Group manager of hospital operations Phil Barnes said the move was to better align their parking rates with other DHBs in the Auckland region.
"We have kept our parking prices unchanged for more than two years, but growing cost pressures across all our services have forced us to make this decision."
Mr Barnes said that from July 22, most would pay a maximum of $6 under the new fee structure as more than 80 per cent of patients and visitors to the two hospitals parked for less than two hours.
For those staying longer than three nights and for visitors likely to enter either hospital multiple times over a seven-day period, the DHB has introduced a $20 weekly discounted carparking pass.
Mr Barnes said the proceeds would help the DHB reduce financial pressure on its services, as well as contribute towards improvements at its hospitals.
Waikato DHB also runs its own parking facilities but the maximum daily rate of $7.50 is less than half what is about to be charged atthe North Shore and Waitakere hospitals.

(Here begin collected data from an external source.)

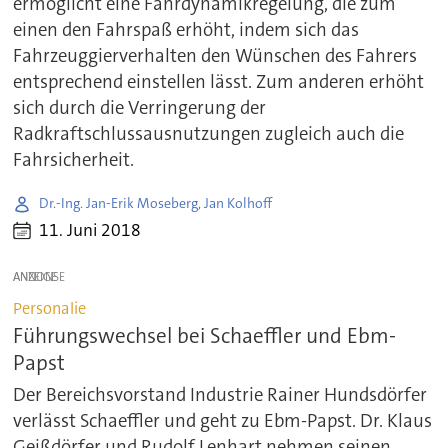
ermöglicht eine Fahrdynamikregelung, die zum
einen den Fahrspaß erhöht, indem sich das
Fahrzeuggierverhalten den Wünschen des Fahrers
entsprechend einstellen lässt. Zum anderen erhöht
sich durch die Verringerung der
Radkraftschlussausnutzungen zugleich auch die
Fahrsicherheit.
Dr.-Ing. Jan-Erik Moseberg, Jan Kolhoff
11. Juni 2018
ANZEIGE
Personalie
Führungswechsel bei Schaeffler und Ebm-
Papst
Der Bereichsvorstand Industrie Rainer Hundsdörfer
verlässt Schaeffler und geht zu Ebm-Papst. Dr. Klaus
Geißdörfer und Rudolf Lenhart nehmen seinen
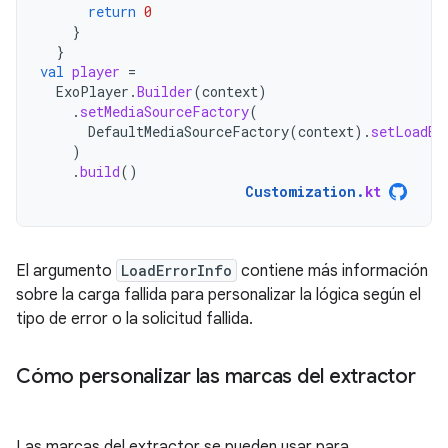
return
0
}
}
val
player
=
ExoPlayer
.
Builder
(
context
)
.
setMediaSourceFactory
(
DefaultMediaSourceFactory
(
context
).
setLoadEr
)
.
build
()
Customization
.
kt
El argumento
LoadErrorInfo
contiene más información
sobre la carga fallida para personalizar la lógica según el
tipo de error o la solicitud fallida.
Cómo personalizar las marcas del extractor
Las marcas del extractor se pueden usar para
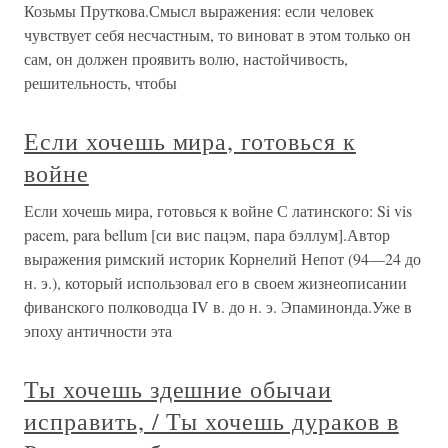
Козьмы Пруткова.Смысл выражения: если человек
чувствует себя несчастным, то виноват в этом только он
сам, он должен проявить волю, настойчивость,
решительность, чтобы
Если хочешь мира, готовься к
войне
Если хочешь мира, готовься к войне С латинского: Si vis
pacem, para bellum [си вис пацэм, пара бэллум].Автор
выражения римский историк Корнелий Непот (94—24 до
н. э.), который использовал его в своем жизнеописании
фиванского полководца IV в. до н. э. Эпаминонда.Уже в
эпоху античности эта
Ты хочешь здешние обычаи
исправить, / Ты хочешь дураков в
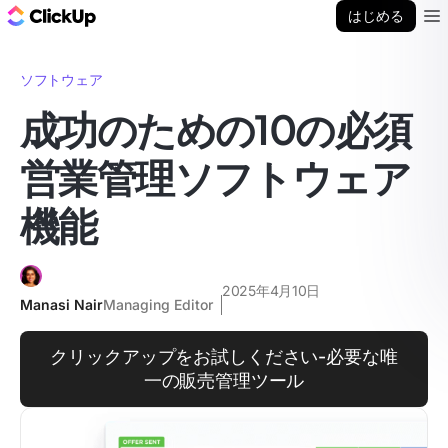
ClickUp ブログ
はじめる
Ope
ソフトウェア
成功のための10の必須
営業管理ソフトウェア
機能
2025年4月10日
Manasi Nair
Managing Editor
クリックアップをお試しください-必要な唯
一の販売管理ツール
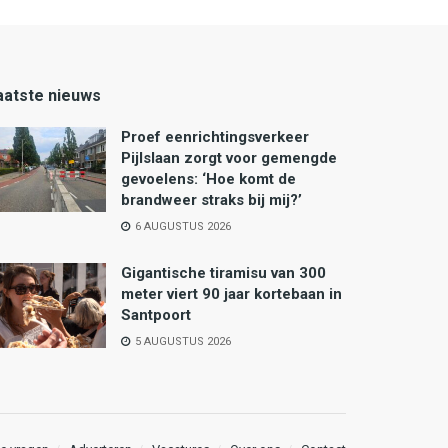
aatste nieuws
Proef eenrichtingsverkeer
Pijlslaan zorgt voor gemengde
gevoelens: ‘Hoe komt de
brandweer straks bij mij?’
6 AUGUSTUS 2026
Gigantische tiramisu van 300
meter viert 90 jaar kortebaan in
Santpoort
5 AUGUSTUS 2026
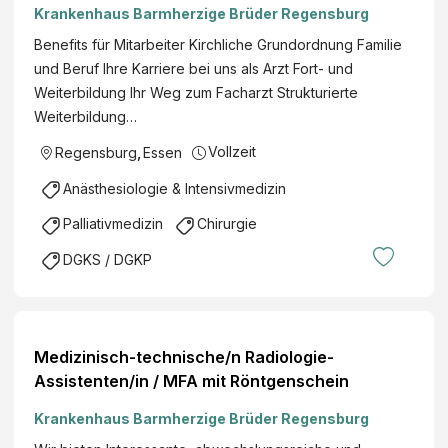
Krankenhaus Barmherzige Brüder Regensburg
Benefits für Mitarbeiter Kirchliche Grundordnung Familie
und Beruf Ihre Karriere bei uns als Arzt Fort- und
Weiterbildung Ihr Weg zum Facharzt Strukturierte
Weiterbildung…
Vollzeit
Regensburg
,
Essen
Anästhesiologie & Intensivmedizin
Palliativmedizin
Chirurgie
DGKS / DGKP
Medizinisch-technische/n Radiologie-
Assistenten/in / MFA mit Röntgenschein
Krankenhaus Barmherzige Brüder Regensburg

In 2011, more than $2.1 million, or 30 per cent of revenue, was pocketed from people parking at Waikato Hospital. A spokeswoman said the money went into a general fund "used for the provision of hospital and healthcare services" in the region.
And in Wellington at Hutt Valley Hospital, which is also run by its DHB, more than $2.7 million was pulled in from parking fees in one year. That is more than twice what was collected five years ago.
Capital and Coast DHB's executive director of clinical and corporate services, Kelvin Watson, said the revenue went back into a general fund and was not allocated to any specific purpose.
But some health boards have put their foot down.
In February, the Hawkes Bay District Health Board rejected a controversial bid to introduce paid carparking at its facilities.
Hastings Hospital management needs to raise $400,000 to build 120 extra car spaces and proposed last year to make staff and visitors pay to park at the hospital, the Napier Health Centre and DHB corporate offices.
Patients and visitors would pay $2 for up to an hour and a maximum of $5 for a full day and staff between $10 and $20 a week.
But the proposal met fierce opposition and more than 600 staff petitioned against it, saying that the "one-size-fits-all" charges were unfair considering the range of salaries among employees.
The DHB is now asking local councils for a ratepayer-funded grant to fund the extra car spaces.